Lovecraft hizo inmortal su nombre a raíz de su inclusión en su espléndido ensayo El horror sobrenatural en la literatura (1927), donde encabeza los nombres del fundamental (por influyente) capítulo sobre el terror moderno: detrás van otros no menos influyentes como Algernon Blackwood (un escritor al que muchos vinculamos con Machen, pese a sus diferencias) o M. R. James, siendo este último ya un autor sin nada que ver ni con el círculo ni con el tipo de terror lovecraftianos.
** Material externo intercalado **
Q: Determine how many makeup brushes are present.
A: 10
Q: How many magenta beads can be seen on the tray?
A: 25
Yo mismo descubrí el nombre de Machen, por primera vez, en la fabulosa antología de Rafael Llopis Los mitos de Cthulhu (primera edición en 1969), que sigue reeditándose, incansable, en Alianza Editorial: en su excepcional prólogo, el antólogo también sitúa a Machen en la vanguardia de la renovación del clásico horror gótico tan fructífero a lo largo de todo el siglo XIX (y que todavía presentó alguna de sus obras fundamentales de modo coetáneo a los logros del galés: por ejemplo, el Drácula de Bram Stoker es de 1897).
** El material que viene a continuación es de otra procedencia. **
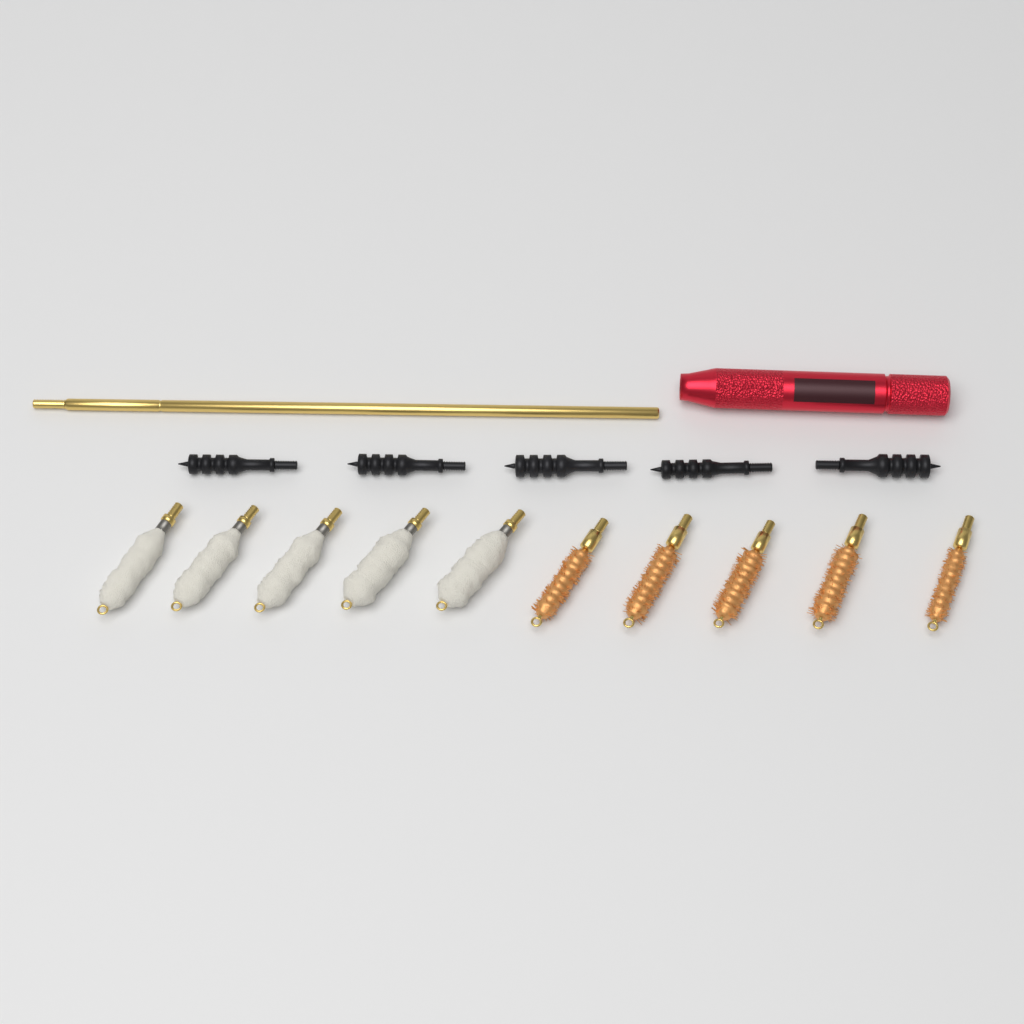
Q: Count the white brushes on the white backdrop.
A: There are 5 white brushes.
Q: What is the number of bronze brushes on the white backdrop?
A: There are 5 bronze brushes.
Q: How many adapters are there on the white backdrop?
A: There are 5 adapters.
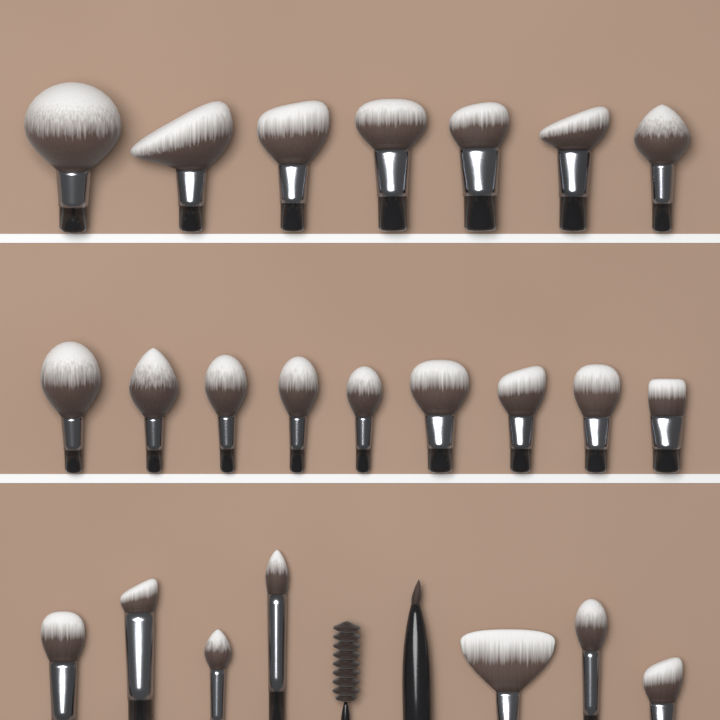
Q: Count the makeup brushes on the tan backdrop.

machen3 001El galés, en efecto, abandonó toda la parafernalia gótica introducida en el género por el movimiento romántico, para elegir unas ambientaciones más realistas y cotidianas (lo cual no quiere decir que, con el tiempo, su opción no acabara convirtiéndose también en otro prototipo «romántico» que nuevos autores se empeñaron en transgredir o reformar: es ley de vida de cualquier manifestación artística). Machen se dejó de castillos, casas encantadas, apariciones, ambientaciones situadas en el paso y monstruos más o menos tradicionales. Y situó sus ficciones en el suelo británico del momento, ya fuera en la ciudad (por lo común, en el Londres que tanto detestó y a la vez amó, tanto por su propia experiencia como por su devoción hacia autores como De Quincey o Stevenson) o en el campo (por lo común, en el solitario mundo rural de su Gales natal, pródigo en pueblos minúsculos, granjas aisladas, bosques de tangible antigüedad —nadie como él ha conseguido hacer que un paisaje parezca antiguo—, montañas cuyas rocas parecen mirar, ceñudas, a cualquiera que se interna entre sus recovecos).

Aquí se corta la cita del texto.